Sour cream dill sauce
The only thing more seductive than a big bowl of potato chips is a big bowl of potato chips next to a bowl of creamy dip. Something about the combination of crispy, fatty chips and cool, creamy, savory dip is irresistible — after all, it’s nearly impossible to eat just one dipped chip. If you’re a fan of savory sour cream dips but also know you shouldn’t make a meal of chips and dip, try a slightly more responsible alternative: Enjoy your dip with chicken tenders.
The combo makes perfect sense: Chicken tenders have the crunchiness and saltiness of potato chips, plus the added juiciness and flavor of the chicken. Since sour cream dips are close cousins to ranch dressing, the taste will be familiar, but with a twist. For instance, try a sour cream dill sauce — basically, a sour cream base enlivened with garlic powder, dill, parsley, and lemon. It’s close enough to ranch dressing to please traditionalists, but different enough to entice those craving something new.
Carolina Gold sauce
As its name suggests, this under-the-radar barbecue sauce is a regional favorite with roots in South Carolina, and yes, it is actually gold in color. It was the invention of the state’s sizeable German immigrant population, who first arrived in the 1700s and brought their love of mustard with them. It’s this ingredient that gives Carolina Gold sauce its distinctive color and flavor.
While Carolina Gold sauce is traditionally served with pork — its sweet-hot flavor cuts through the richness of a pulled pork sandwich nicely — it also makes a great match for chicken tenders.
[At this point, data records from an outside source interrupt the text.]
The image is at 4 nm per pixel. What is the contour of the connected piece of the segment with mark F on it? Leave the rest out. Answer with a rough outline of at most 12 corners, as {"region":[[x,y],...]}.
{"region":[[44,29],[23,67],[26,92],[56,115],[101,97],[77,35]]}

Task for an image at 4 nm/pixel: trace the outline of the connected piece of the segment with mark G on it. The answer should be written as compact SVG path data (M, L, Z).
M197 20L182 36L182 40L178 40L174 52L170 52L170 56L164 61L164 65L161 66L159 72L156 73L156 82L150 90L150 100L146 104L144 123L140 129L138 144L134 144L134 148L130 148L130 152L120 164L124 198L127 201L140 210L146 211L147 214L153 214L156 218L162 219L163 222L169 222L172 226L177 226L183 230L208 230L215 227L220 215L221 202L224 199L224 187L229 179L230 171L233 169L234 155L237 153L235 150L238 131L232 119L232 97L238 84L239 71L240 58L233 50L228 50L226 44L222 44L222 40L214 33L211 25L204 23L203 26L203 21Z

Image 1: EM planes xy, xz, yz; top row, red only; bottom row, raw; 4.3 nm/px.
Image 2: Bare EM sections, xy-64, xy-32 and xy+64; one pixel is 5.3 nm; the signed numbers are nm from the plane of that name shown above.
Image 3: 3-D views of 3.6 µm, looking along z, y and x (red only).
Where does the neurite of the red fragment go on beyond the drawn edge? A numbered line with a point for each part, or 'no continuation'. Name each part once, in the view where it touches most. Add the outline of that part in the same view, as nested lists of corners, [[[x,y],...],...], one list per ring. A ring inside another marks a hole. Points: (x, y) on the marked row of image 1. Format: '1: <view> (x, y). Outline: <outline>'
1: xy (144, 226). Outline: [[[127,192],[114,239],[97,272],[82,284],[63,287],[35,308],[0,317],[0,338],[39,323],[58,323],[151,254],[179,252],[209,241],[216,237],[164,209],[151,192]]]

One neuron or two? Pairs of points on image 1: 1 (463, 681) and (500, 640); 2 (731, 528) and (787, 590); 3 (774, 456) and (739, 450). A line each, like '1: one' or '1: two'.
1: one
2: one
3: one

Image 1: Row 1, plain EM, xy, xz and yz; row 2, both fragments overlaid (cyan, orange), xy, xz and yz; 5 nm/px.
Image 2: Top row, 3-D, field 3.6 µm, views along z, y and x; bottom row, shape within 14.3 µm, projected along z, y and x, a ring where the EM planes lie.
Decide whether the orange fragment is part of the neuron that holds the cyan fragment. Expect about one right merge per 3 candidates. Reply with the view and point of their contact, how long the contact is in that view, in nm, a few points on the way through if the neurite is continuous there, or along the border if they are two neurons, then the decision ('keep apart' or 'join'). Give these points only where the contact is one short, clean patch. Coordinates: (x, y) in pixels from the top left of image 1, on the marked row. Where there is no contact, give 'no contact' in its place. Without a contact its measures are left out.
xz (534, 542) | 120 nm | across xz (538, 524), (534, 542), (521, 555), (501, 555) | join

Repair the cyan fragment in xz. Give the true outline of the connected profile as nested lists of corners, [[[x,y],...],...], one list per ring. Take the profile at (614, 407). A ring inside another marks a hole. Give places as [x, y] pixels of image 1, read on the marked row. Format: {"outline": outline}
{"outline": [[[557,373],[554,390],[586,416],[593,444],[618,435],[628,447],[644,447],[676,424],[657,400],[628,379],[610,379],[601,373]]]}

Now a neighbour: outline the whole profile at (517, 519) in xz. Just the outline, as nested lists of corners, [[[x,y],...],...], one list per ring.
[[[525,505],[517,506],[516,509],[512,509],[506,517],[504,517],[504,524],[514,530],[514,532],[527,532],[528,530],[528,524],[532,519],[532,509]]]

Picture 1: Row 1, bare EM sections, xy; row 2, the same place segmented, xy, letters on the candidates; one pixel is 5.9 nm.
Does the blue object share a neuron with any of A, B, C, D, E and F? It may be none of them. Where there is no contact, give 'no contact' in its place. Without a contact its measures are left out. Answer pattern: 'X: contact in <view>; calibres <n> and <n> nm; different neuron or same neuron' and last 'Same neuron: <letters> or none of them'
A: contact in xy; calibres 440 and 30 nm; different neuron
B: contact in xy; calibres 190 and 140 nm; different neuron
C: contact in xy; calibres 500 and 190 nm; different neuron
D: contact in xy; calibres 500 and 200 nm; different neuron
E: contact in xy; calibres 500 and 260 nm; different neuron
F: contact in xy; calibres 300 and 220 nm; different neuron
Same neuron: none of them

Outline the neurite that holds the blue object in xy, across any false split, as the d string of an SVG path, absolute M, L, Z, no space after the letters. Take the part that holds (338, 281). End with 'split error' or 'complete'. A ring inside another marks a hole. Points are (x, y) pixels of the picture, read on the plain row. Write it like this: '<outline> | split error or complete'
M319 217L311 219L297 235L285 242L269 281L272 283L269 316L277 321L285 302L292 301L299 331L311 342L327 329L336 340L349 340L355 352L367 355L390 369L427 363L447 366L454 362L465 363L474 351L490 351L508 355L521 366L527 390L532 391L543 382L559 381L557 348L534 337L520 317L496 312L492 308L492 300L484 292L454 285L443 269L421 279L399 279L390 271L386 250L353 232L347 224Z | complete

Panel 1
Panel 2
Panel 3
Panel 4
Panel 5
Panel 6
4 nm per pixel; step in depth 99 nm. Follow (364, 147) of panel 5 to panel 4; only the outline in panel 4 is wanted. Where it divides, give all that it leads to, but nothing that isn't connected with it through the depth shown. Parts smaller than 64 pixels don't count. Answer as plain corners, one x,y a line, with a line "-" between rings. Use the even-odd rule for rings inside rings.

A simple mixture of yellow mustard, ketchup, Worcestershire sauce, honey, vinegar, and garlic, Carolina Gold is like a mashup between honey mustard and basic red barbecue sauce — two classic chicken tender sauces. So if you’re a fan of these traditional favorites, Carolina Gold would be a fun way to enjoy the best of both in a single bite.
Bang Bang sauce
The term bang bang sauce can be a bit confusing since it refers to two very different sauces. The first of these, which has roots in the Sichuan province of China, is a thin, spicy sauce of black vinegar, soy, chile oil, Sichuan peppercorns, and sugar, which is traditionally tossed with cold, shredded chicken and cucumbers to make a spicy chicken salad. The second version of bang bang sauce, developed by the Bonefish Grill restaurant chain in Florida, is a sweet, creamy concoction of mayonnaise, sweet chili sauce, and Sriracha sauce that’s typically tossed with fried shrimp or chicken morsels.
The latter version was an instant hit when Bonefish Grill introduced it in 2007, and today, when most Americans hear the term bang bang sauce, the sweet mayonnaise sauce is what comes to mind. While bang bang shrimp and chicken are typically knife-and-fork meals, the sweet-spicy sauce is just as appealing as a dip for handheld chicken tenders.